Oil Spill a Bane for Buzzards Bay, a Boon for Coastal Science
A Bane for Buzzards Bay, a Boon for Coastal Science
If any good can come from the recent oil spill in Buzzards Bay,
Assistant Scientist Chris Reddy and Research Associate Bob Nelson hope
to find it. In pickup trucks and small boats, Reddy, Nelson, and
colleagues have been scouring the waters, beaches, and marshes west and
north of Woods Hole for samples and data that could change what we know
about oil spills in coastal waters.
On April 27, a
single-hulled barge carrying 4.1 million gallons of Number 6 "Bunker C"
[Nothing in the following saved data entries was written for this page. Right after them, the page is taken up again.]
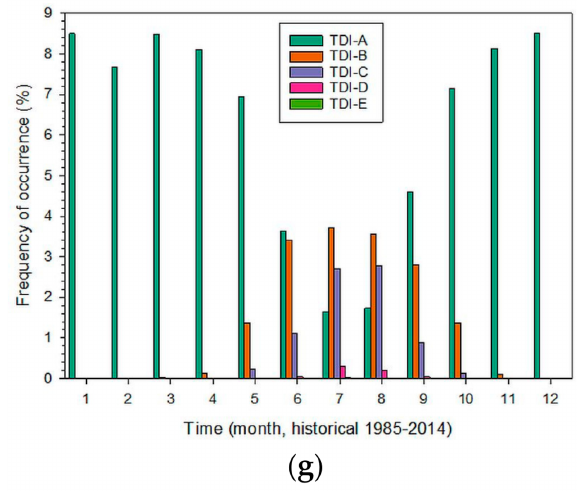
Figure 8. Frequency of occurrence (in %) for the various TDI classes (see Table 1 for definition) across all epochs: ( a ) RCP 4.5 2021–2050, ( b ) RCP 4.5 2046–2075, ( c ) RCP 4.5 2071–2100, ( d ) RCP 8.5 2021–2050, ( e ) RCP 8.5 2046–2075, ( f ) RCP 8.5 2071–2100, and ( g ) historical 1985–2014. The frequencies are averages over all 33 sites in Greece.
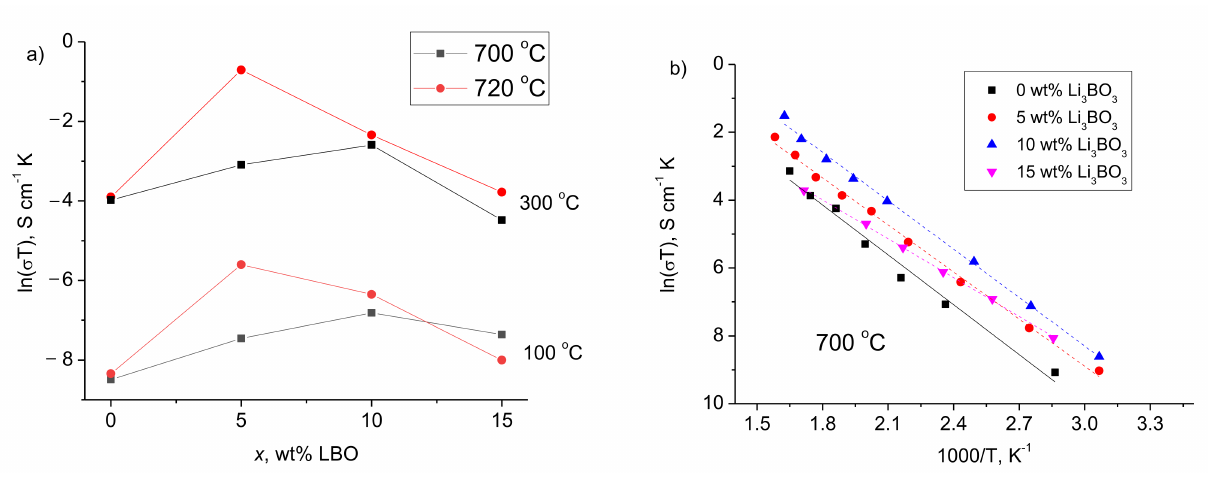
Figure 5. Concentration dependences ( a ) and Arrhenius plots ( b ) for the total conductivity of (100 − x )LiCoO 2 + x Li 3 BO 3 |c- LLZ half-cells.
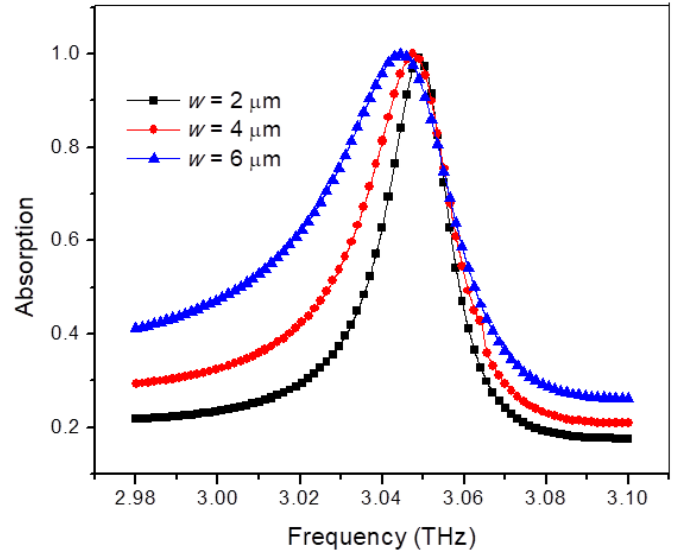
Figure 4. Absorption spectra obtained by varying the width of U-shaped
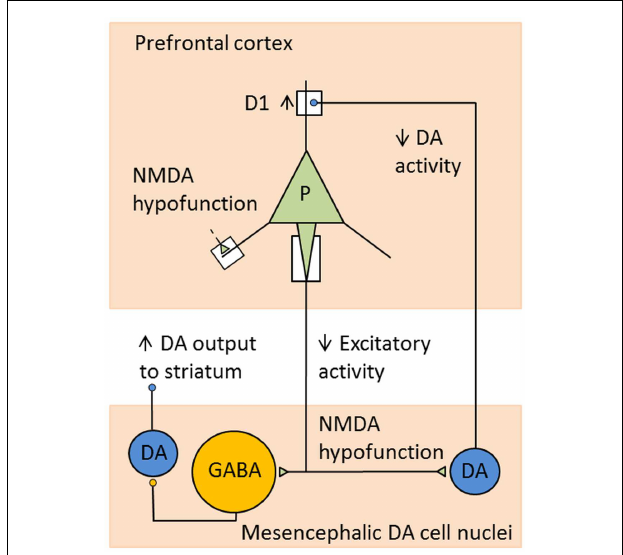
FIGURE 1 | Example for consequences of NMDA receptor hypofunction in glutamatergic–dopaminergic circuits . Hypofunction of NMDA receptors mediating excitatory inputs to prefrontal pyramidal cells in schizophrenia leads to decreased activity in cortical excitatory projections to mesencephalic DA cell nuclei.This results in decreased activity of DA neurons projecting to the DLPFC and increased activity of DA cells projecting to the striatum, as a consequence of decreased stimulation of GABA interneurons. Reduced DA levels in DLPFC lead to compensatory, but functionally insufficient, upregulation of D1 receptors [adapted from Lewis and Gonzalez-Burgos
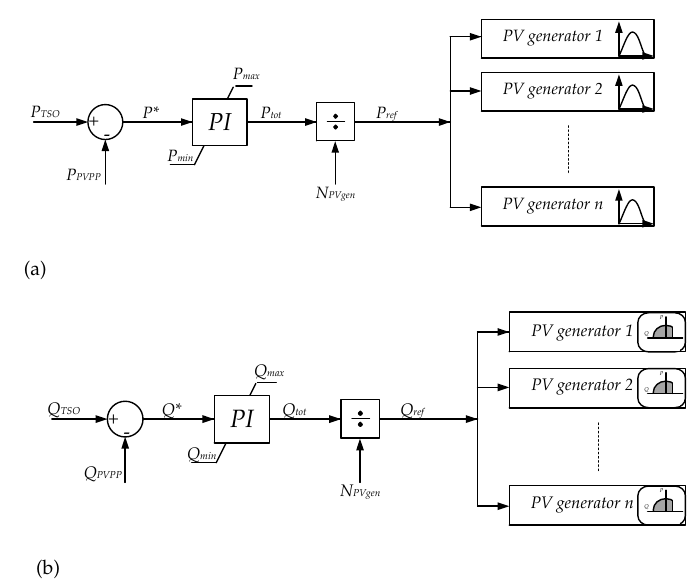
Figure 5. Power plant control ( a ) Active power and ( b ) Reactive power.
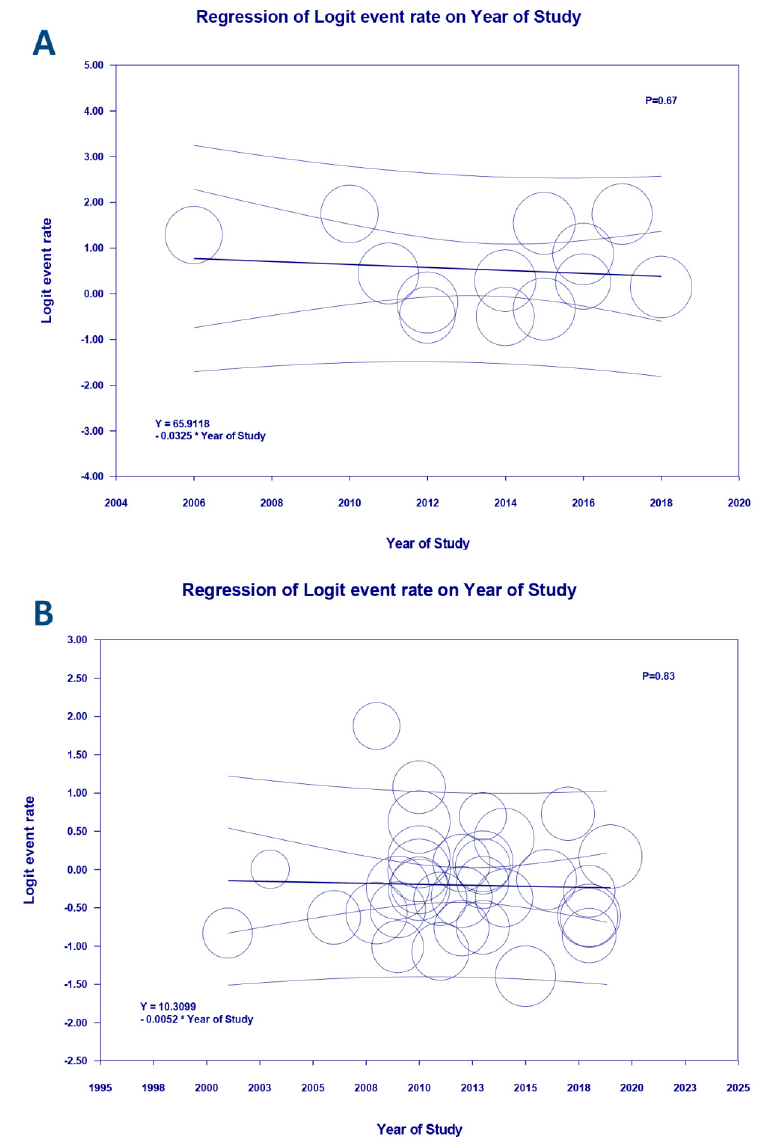
Figure 3. Meta-regression analyses showed that year of the study did not significantly affect ( A ) the incidence of AKI ( p = 0.67) or ( B ) AKI requiring RRT ( p = 0.83). The solid black line depicts the weighted regression line based on variance-weighted least squares. The inner and outer lines represent the 95%CI and prediction interval encompassing the regression line. The circles indicate log event rates in individual study.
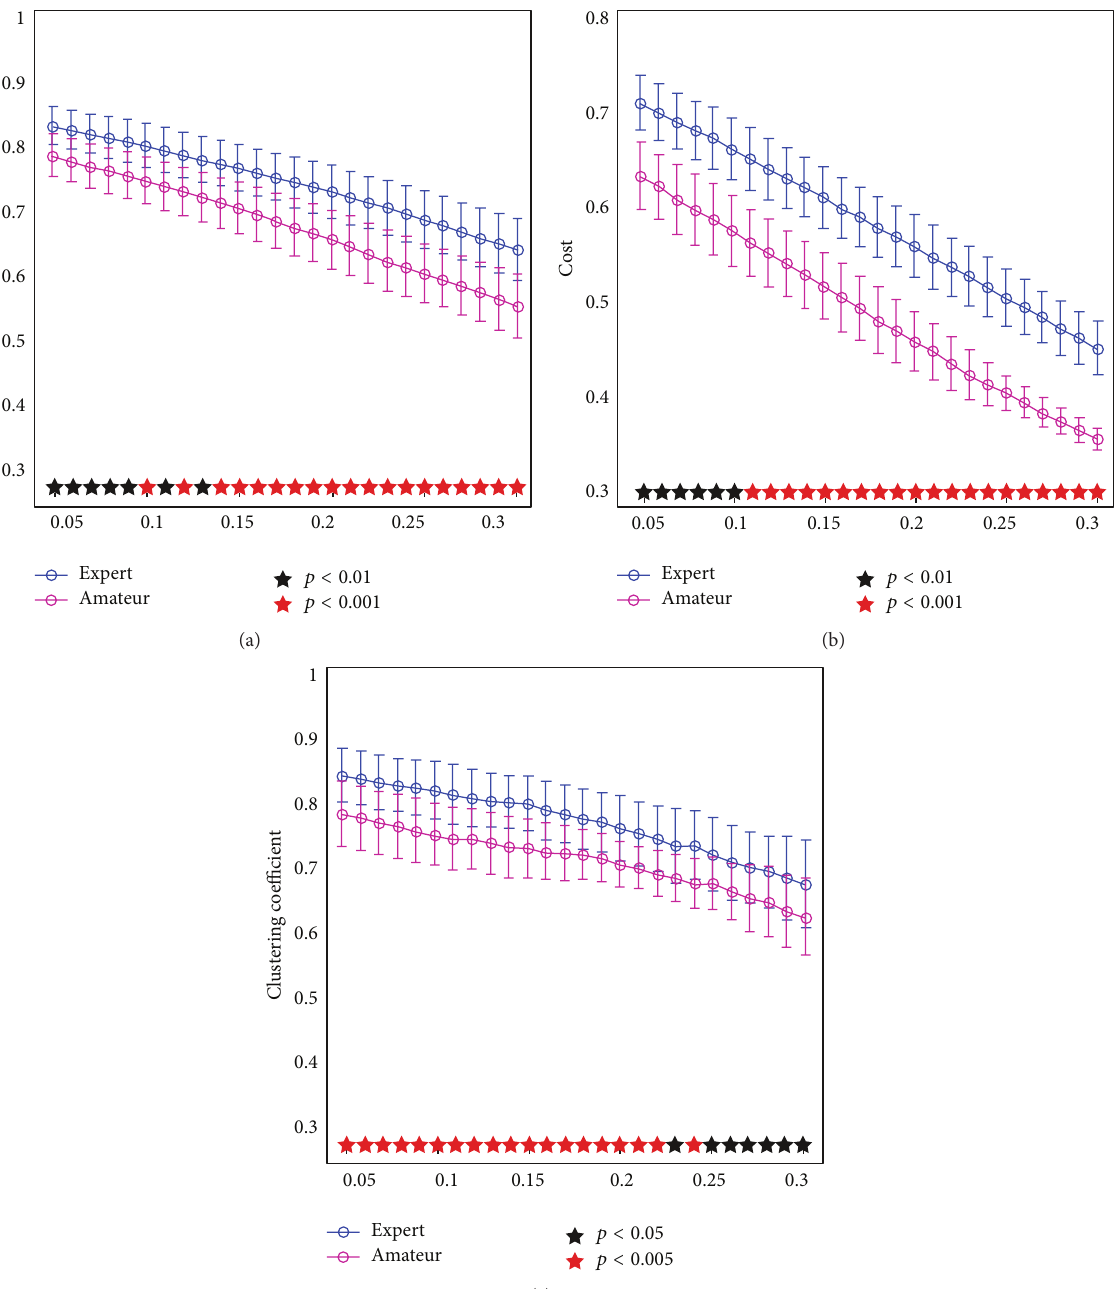
characteristics, and FC both within and between networks compared to amateurs. Thus, AVG experience may be related to enhanced integration between SN and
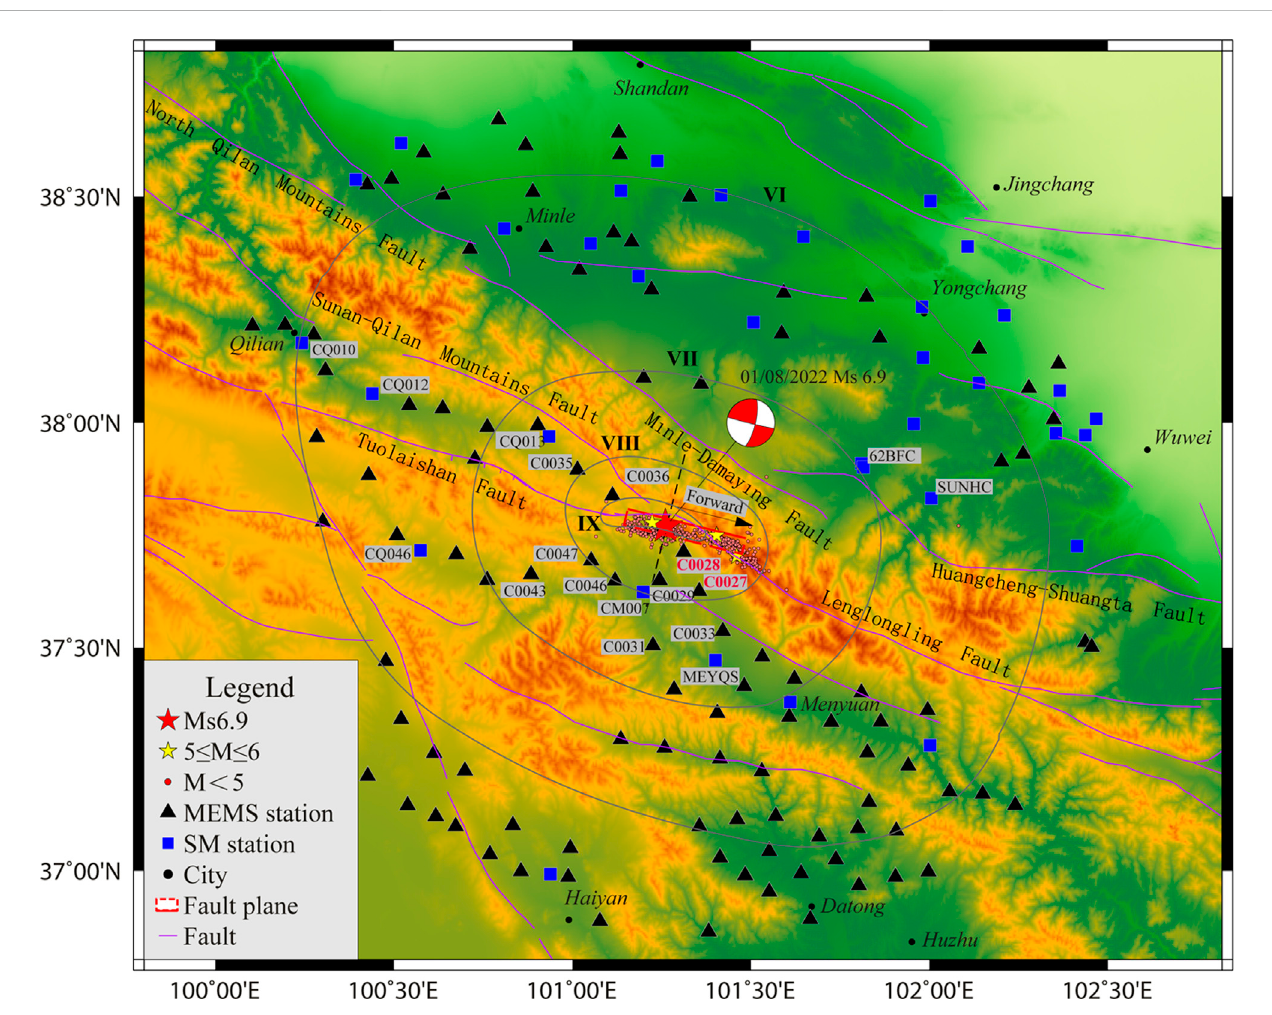
FIGURE 1 Location of the M S 6.9 Menyuan earthquake and distribution of strong motion and MEMS recording stations within 100 km of the causative fault. Observation stations (C0028 and C0027) from which standard pulse characteristic recordings were obtained are marked in red labels. The geometry of the fault plane with a rupture length of 30 km and a width of 18 km is from Liang et al. (2022) and was inverted from InSAR deformation data. The gray circles indicate the intensity map provided by the China Earthquake Administration (CEA) (2022). The gray circles from inside to outside denote intensities of IX, VIII, VII, and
fuel oil was gashed open (likely by rocks) while being tugged through
Buzzards Bay to a power plant in Sandwich, MA. Within hours, an
estimated 22,000 to 55,000 gallons of viscous, tarry petroleum had
spilled into the waters of one of New England's richest tourist and
shell-fishing grounds.
In the days after the spill, Reddy and
Nelson left their offices in the Marine Chemistry and Geochemistry
Department and cruised from Cuttyhunk to Cleveland Ledge on several
small boats, including WHOI's Mytilus. They scooped up floating
"pancakes" of thick oil and filled bottles with water slicked by a thin
blue sheen. In the following weeks, they were joined by Research
Associate Li Xu (Geology and Geophysics), Guest Investigator Emily
Peacock, Summer Student Fellow Brian Kile, and Oceanographer Emeritus
George Hampson (Biology) as they surveyed beaches and marshes around
the bay and collected oil-covered cobbles and sediments.
"This
is a unique opportunity to study oil as it is weathering," said Reddy,
whose team has collected more than 60 samples. "We have a chance to
determine the original chemical composition of the oil and assess its
potential toxicity. Over time we can observe how the oil decays as it
is acted on by the environment."
In the laboratory, the
researchers are using comprehensive two-dimensional gas chromatography,
a novel process that separates and identifies the chemicals in a
sample. Oil mixtures such as No. 6 fuel oil are complex, made up of
hundreds of individual chemicals. These chemicals vary in their
characteristics (volatility, solubility, etc.) and in their toxicity. A
more complete knowledge of the chemical makeup will guide scientists
and policymakers to a better understanding of its effects.
"Chris and his colleagues have taken a new, very sensitive, and
remarkably discriminatory analytical method from chemical research and
brought it to bear on the fate of oil in the environment," said John
Farrington, WHOI Vice President of Academic Programs and an expert on
the effects of oil spills. "They are looking in fine detail, over time,
at how different environmental and biological factors affect that oil,
right down to the constituent molecules. This is fundamental knowledge
that we just don't have."
Reddy and colleagues are a long way from publishing their
findings, but the early results show a large amount of napthalenes in
the oil. Those compounds appear to be less persistent than other
fractions of petroleum, but more volatile and toxic to fish and
shellfish populations. On the positive side, Reddy reports that no salt
marshes "appear to have been affected in a notable way." Reddy has been
passing his data along to the response team headed by the National
Oceanic and Atmospheric Administration.
The rapid response to
the April spill hearkens back to the response by another generation of
WHOI researchers who tracked a 1969 spill in Wild Harbor of West
Falmouth, MA. "Reddy's work is a next-generation leap from the
ground-breaking studies by Max Blumer, Howard Sanders, and John Teal"
said Farrington of the former WHOI Senior Scientists who were his
mentors. "In those days, once an oil slick was gone, it was out of
sight, out of mind. When the Wild Harbor spill occurred, Max, John, and
Howard were able to sample it and show that even after the oil was no
longer visible, it was still in the water and the mud. No one had
brought the latest analytical chemistry techniques and geochemical and
biological knowledge to bear on oil spills. They fundamentally changed
our view of the impact of oil spills."
Reddy was already
scheduled to give a talk at the Coalition for Buzzards Bay's annual
State of the Bay Conference on his own studies of the 1969 Wild Harbor
spill when the new spill occurred. He soon found himself speaking at a
community briefing on the April 2003 oil spill instead. Reddy has since
been flooded with calls and email requests for nformation, and The
Island Foundation Inc. has awarded a grant to support Summer Student
Fellows to accelerate studies of the new spill.